I’m delighted to have joined the wonderful faculty at the Leiden Institute for History—surely the best place in the world to study Dutch colonial history. Moving to Leiden represents both a return and a new chapter for me. I lived in the Netherlands from 2002 to 2011, completing secondary school and a BA in liberal arts at the University College Utrecht. Since then, though, I have primarily lived in the UK and the US, first moving to Cambridge for an MPhil and then to New York to do my PhD at NYU. My return journey went via postdoctoral stints at Yale and LSE. So, returning to home ground feels both comfortingly familiar and excitingly new: a chance to be closer to family and friends, and to (re)acquaint myself with the Dutch university system.

Perhaps fittingly given all this transatlantic travel, my research explores legal and political ideas about mobility and community in the seventeenth century Atlantic world.

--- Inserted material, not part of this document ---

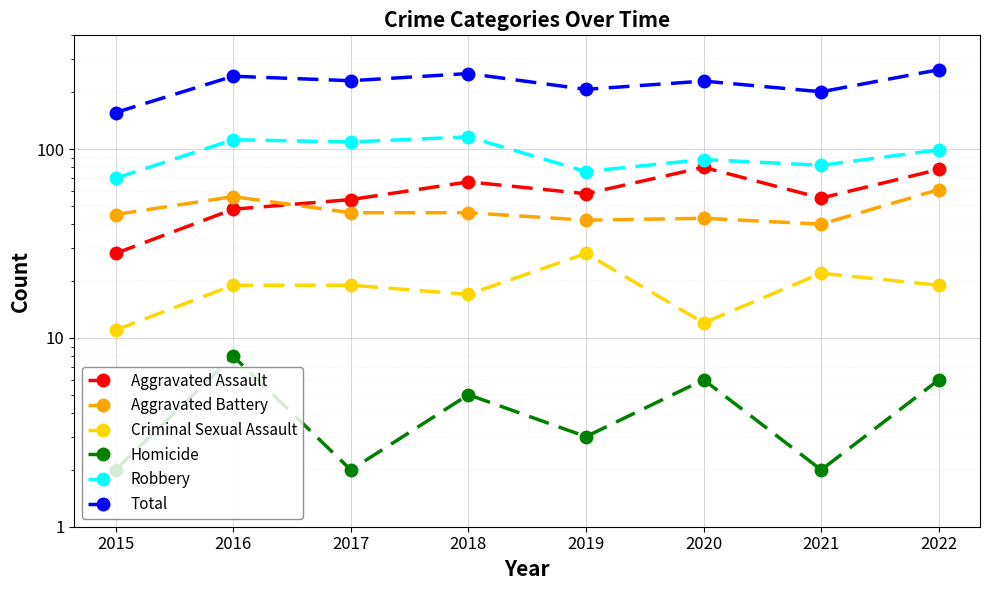

How many data points in Aggravated Assault are above 58?

3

I am currently completing a book manuscript, based on my doctoral research, provisionally titled Controlling Cosmopolitans: Mobility and Political Community in the Dutch Atlantic, 1628-1688. Using legal archives from early English and Dutch settlements in North America, the Guianas, and West Africa, the book challenges the persistent reputation of the seventeenth-century Dutch as hyper-mobile cosmopolitans. Instead, I show how the very colonial merchants who were most extensively engaged in inter-imperial trade were also the most deeply anxious about regulating mobility. In their efforts to police the movements of others, these Atlantic ‘cosmopolitans’ constructed inter-imperial legal regimes and political formations to control flows of people, goods, and information. Ultimately, I argue for a view of early modern empire as a fundamentally inter-imperial project, grounded in a widely shared set of legal and political ideas about rights to mobility and political belonging.
My second project, funded by the NWO Veni grant that brought me to Leiden, builds on this interest in vernacular political thought and the everyday politics of mobility. This project asks how colonial legal ideas enabled and connected diverse forms of slaving. It does so by examining the ideological significance of a key institution in coercive labour regimes: the household. From homesteads to haciendas, households formed a critical space in which enslavement could be imposed, concealed, and contested. Household heads wielded absolute patriarchal authority over spouses and children, rights to regulate the activities of servants, and legal authority to violently discipline subordinates. Such expansive claims to dominium over dependents blurred lines between the right to command and the right to own people, enabling household heads to hold indentured workers, bonded debtors, and convict labourers in perpetual bondage. Using case studies from seventeenth-century Dutch colonies in Suriname, Brazil, and the Moluccas, I plan to explore how such ideas about household authority served as an ideological, legal, and social framework for imposing and resisting slavery.
Seeking to connect the histories of slavery in the Atlantic and Indian Ocean worlds, this project will carry me into new historiographical and archival waters. I can’t imagine a better place to navigate this challenge than Leiden, and I have already benefitted enormously from the Institute’s collective expertise in global history and Dutch colonial history. Now that I have also found housing in Leiden (perhaps the greatest research challenge of all at the moment!) I very much look forward to meeting more of you and enjoying many more stimulating conversations and research exchanges over the coming years.